__RECORD EXTRACTS__.
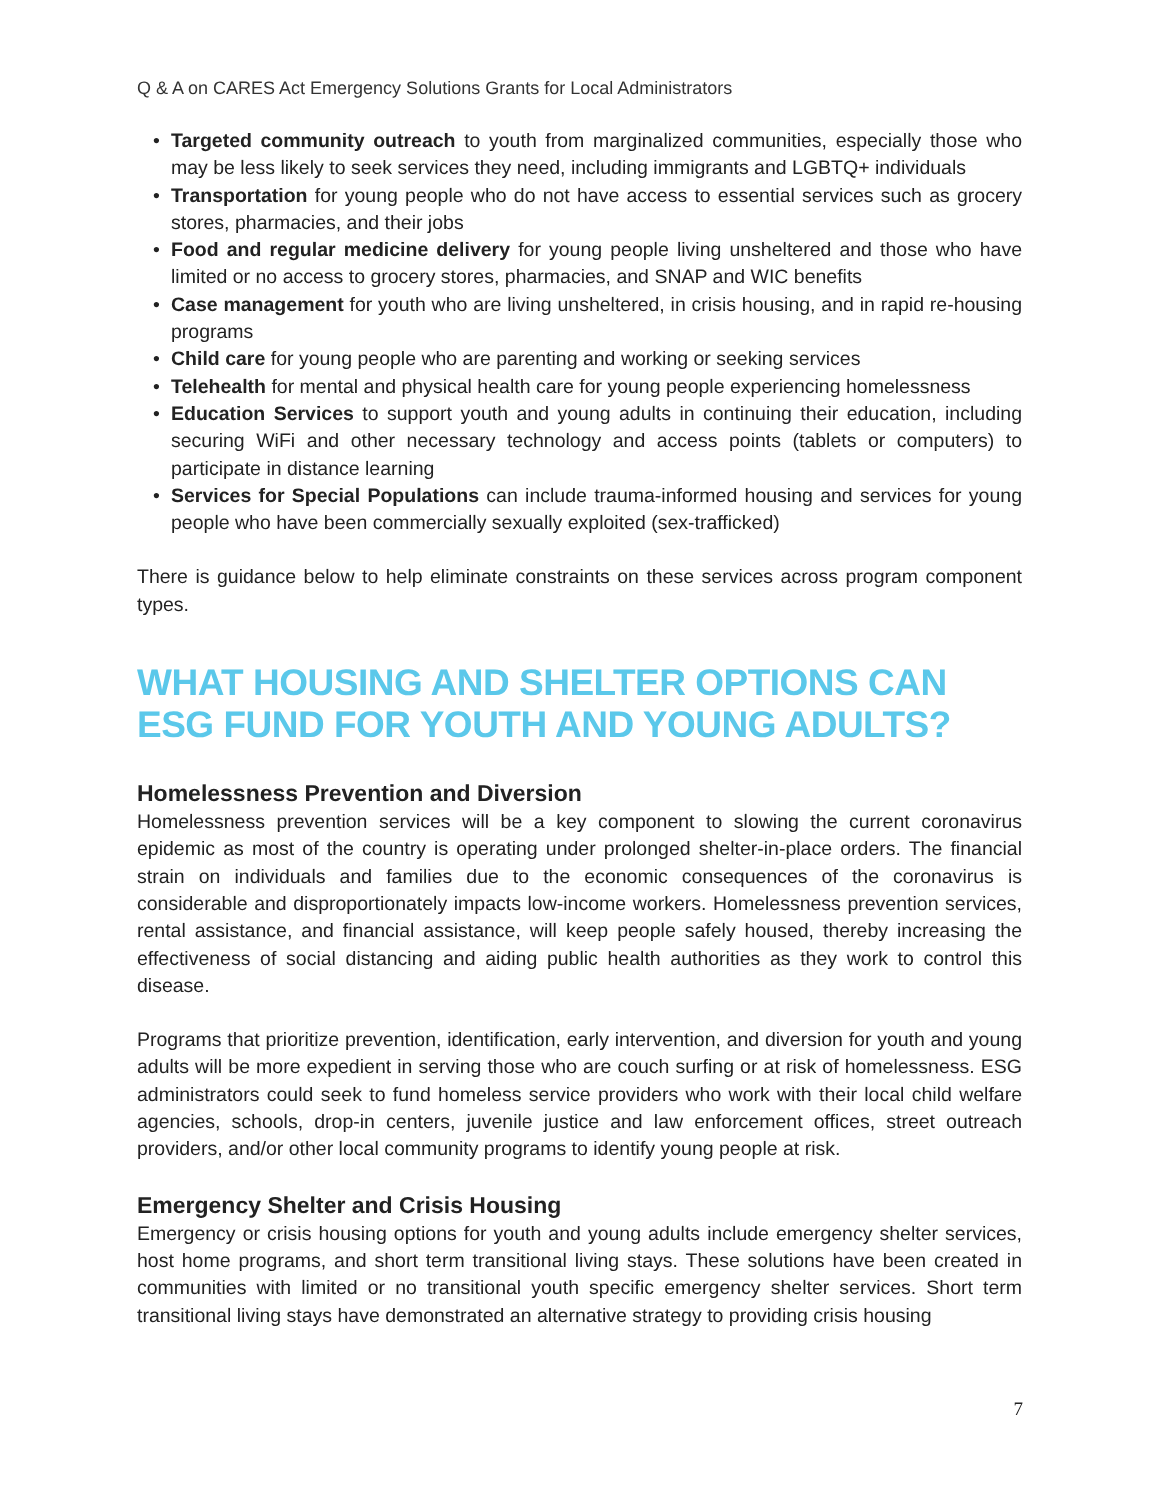Q & A on CARES Act Emergency Solutions Grants for Local Administrators
• Targeted community outreach to youth from marginalized communities, especially those who may be less likely to seek services they need, including immigrants and LGBTQ+ individuals
• Transportation for young people who do not have access to essential services such as grocery stores, pharmacies, and their jobs
• Food and regular medicine delivery for young people living unsheltered and those who have limited or no access to grocery stores, pharmacies, and SNAP and WIC benefits
• Case management for youth who are living unsheltered, in crisis housing, and in rapid re-housing programs
• Child care for young people who are parenting and working or seeking services
• Telehealth for mental and physical health care for young people experiencing homelessness
• Education Services to support youth and young adults in continuing their education, including securing WiFi and other necessary technology and access points (tablets or computers) to participate in distance learning
• Services for Special Populations can include trauma-informed housing and services for young people who have been commercially sexually exploited (sex-trafficked)
There is guidance below to help eliminate constraints on these services across program component types.
WHAT HOUSING AND SHELTER OPTIONS CAN ESG FUND FOR YOUTH AND YOUNG ADULTS?
Homelessness Prevention and Diversion
Homelessness prevention services will be a key component to slowing the current coronavirus epidemic as most of the country is operating under prolonged shelter-in-place orders. The financial strain on individuals and families due to the economic consequences of the coronavirus is considerable and disproportionately impacts low-income workers. Homelessness prevention services, rental assistance, and financial assistance, will keep people safely housed, thereby increasing the effectiveness of social distancing and aiding public health authorities as they work to control this disease.
Programs that prioritize prevention, identification, early intervention, and diversion for youth and young adults will be more expedient in serving those who are couch surfing or at risk of homelessness. ESG administrators could seek to fund homeless service providers who work with their local child welfare agencies, schools, drop-in centers, juvenile justice and law enforcement offices, street outreach providers, and/or other local community programs to identify young people at risk.
Emergency Shelter and Crisis Housing
Emergency or crisis housing options for youth and young adults include emergency shelter services, host home programs, and short term transitional living stays. These solutions have been created in communities with limited or no transitional youth specific emergency shelter services. Short term transitional living stays have demonstrated an alternative strategy to providing crisis housing
7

__WORK TO BE COMPLETED__. Could you show every line of the material that includes the string "their"?

__FINISHED EXERCISE__.
• Transportation for young people who do not have access to essential services such as grocery stores, pharmacies, and their jobs
• Education Services to support youth and young adults in continuing their education, including securing WiFi and other necessary technology and access points (tablets or computers) to participate in distance learning
Programs that prioritize prevention, identification, early intervention, and diversion for youth and young adults will be more expedient in serving those who are couch surfing or at risk of homelessness. ESG administrators could seek to fund homeless service providers who work with their local child welfare agencies, schools, drop-in centers, juvenile justice and law enforcement offices, street outreach providers, and/or other local community programs to identify young people at risk.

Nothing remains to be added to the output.